# SUPPLIED PASSAGE
*** Begin section ***

⏑−⏑−¦−⏑⏑¦−⏑−−¦¦⏑−⏑−¦−⏑⏑¦−⏑−− Upajāti
(Mālā)
yataḥ
śarīraṁ manaso vaśena
pravartate vāpi
nivartate vā |
−−⏑−¦−⏑⏑¦−⏑−−¦¦−−⏑−¦−⏑⏑¦−⏑−−
yukto
damaś-cetasa eva tasmāc-cittād-te kāṣṭha-samaṁ śarīram
|| 7.27
7.27
Since
the body, by the mind's command,
Either
carries on or stops its doing,
Therefore
what is appropriate is taming of the mind.
Without
the thinking mind, the body is like a wooden log.
COMMENT:
Experts
in the workings of the human mind include great writers, like William
Shakespeare, and great psychologists, like Sigmund Freud.
Experts
in the workings of the human body include great physiologists like
Charles Sherrington.
But
to know the Buddha's teaching, in my book, is to know sitting, from
the inside of it.
To know sitting means
to know not only the ease in sitting referred to yesterday in the
famous Zen phrase 安樂法門
(ANRAKU [no] HOMON), the Dharma-gate of ease/happiness, but
to know also the difficulty of sitting; it means to know good
sitting, to know bad sitting, and to know sitting beyond good and
bad. It means to know sitting with the body, to know sitting with the
mind, and to know sitting as dropping off body and mind.

*** End section ***

Collected data
*** Begin section ***

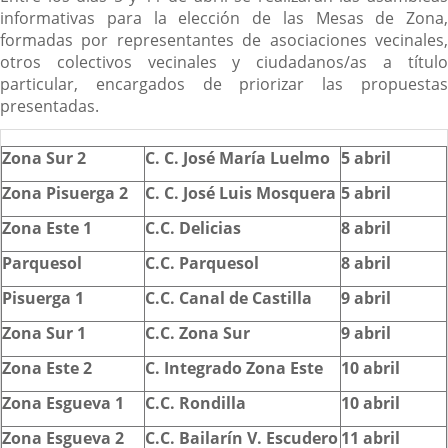
informativas para la elección de las Mesas de Zona,
formadas por representantes de asociaciones vecinales,
otros colectivos vecinales y ciudadanos/as a título
particular, encargados de priorizar las propuestas
presentadas.
Zona Sur 2
C. C. José María Luelmo
5 abril
Zona Pisuerga 2
C. C. José Luis Mosquera
5 abril
Zona Este 1
C.C. Delicias
8 abril
Parquesol
C.C. Parquesol
8 abril
Pisuerga 1
C.C. Canal de Castilla
9 abril
Zona Sur 1
C.C. Zona Sur
9 abril
Zona Este 2
C. Integrado Zona Este
10 abril
Zona Esgueva 1
C.C. Rondilla
10 abril
Zona Esgueva 2
C.C. Bailarín V. Escudero
11 abril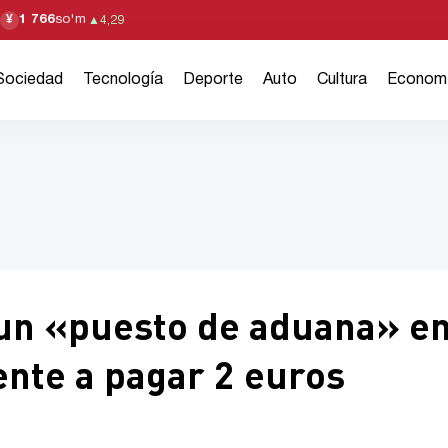
1 766
so'm
¥
▲
4,29
Sociedad
Tecnología
Deporte
Auto
Cultura
Econom
 un «puesto de aduana» e
gente a pagar 2 euros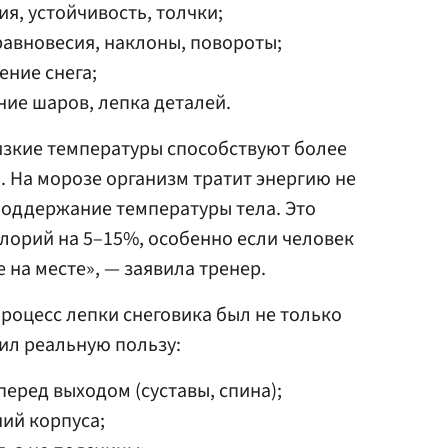
я, устойчивость, толчки;
авновесия, наклоны, повороты;
ние снега;
ие шаров, лепка деталей.
низкие температуры способствуют более
 На морозе организм тратит энергию не
 поддержание температуры тела. Это
лорий на 5–15%, особенно если человек
е на месте», — заявила тренер.
процесс лепки снеговика был не только
сил реальную пользу:
еред выходом (суставы, спина);
ний корпуса;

*** End section ***

# WORK INSTRUCTIONS
Can you print the entire passage on taming the mind, word for word from start to finish?

# RESPONSE
⏑−⏑−¦−⏑⏑¦−⏑−−¦¦⏑−⏑−¦−⏑⏑¦−⏑−− Upajāti
(Mālā)
yataḥ
śarīraṁ manaso vaśena
pravartate vāpi
nivartate vā |
−−⏑−¦−⏑⏑¦−⏑−−¦¦−−⏑−¦−⏑⏑¦−⏑−−
yukto
damaś-cetasa eva tasmāc-cittād-te kāṣṭha-samaṁ śarīram
|| 7.27
7.27
Since
the body, by the mind's command,
Either
carries on or stops its doing,
Therefore
what is appropriate is taming of the mind.
Without
the thinking mind, the body is like a wooden log.
COMMENT:
Experts
in the workings of the human mind include great writers, like William
Shakespeare, and great psychologists, like Sigmund Freud.
Experts
in the workings of the human body include great physiologists like
Charles Sherrington.
But
to know the Buddha's teaching, in my book, is to know sitting, from
the inside of it.
To know sitting means
to know not only the ease in sitting referred to yesterday in the
famous Zen phrase 安樂法門
(ANRAKU [no] HOMON), the Dharma-gate of ease/happiness, but
to know also the difficulty of sitting; it means to know good
sitting, to know bad sitting, and to know sitting beyond good and
bad. It means to know sitting with the body, to know sitting with the
mind, and to know sitting as dropping off body and mind.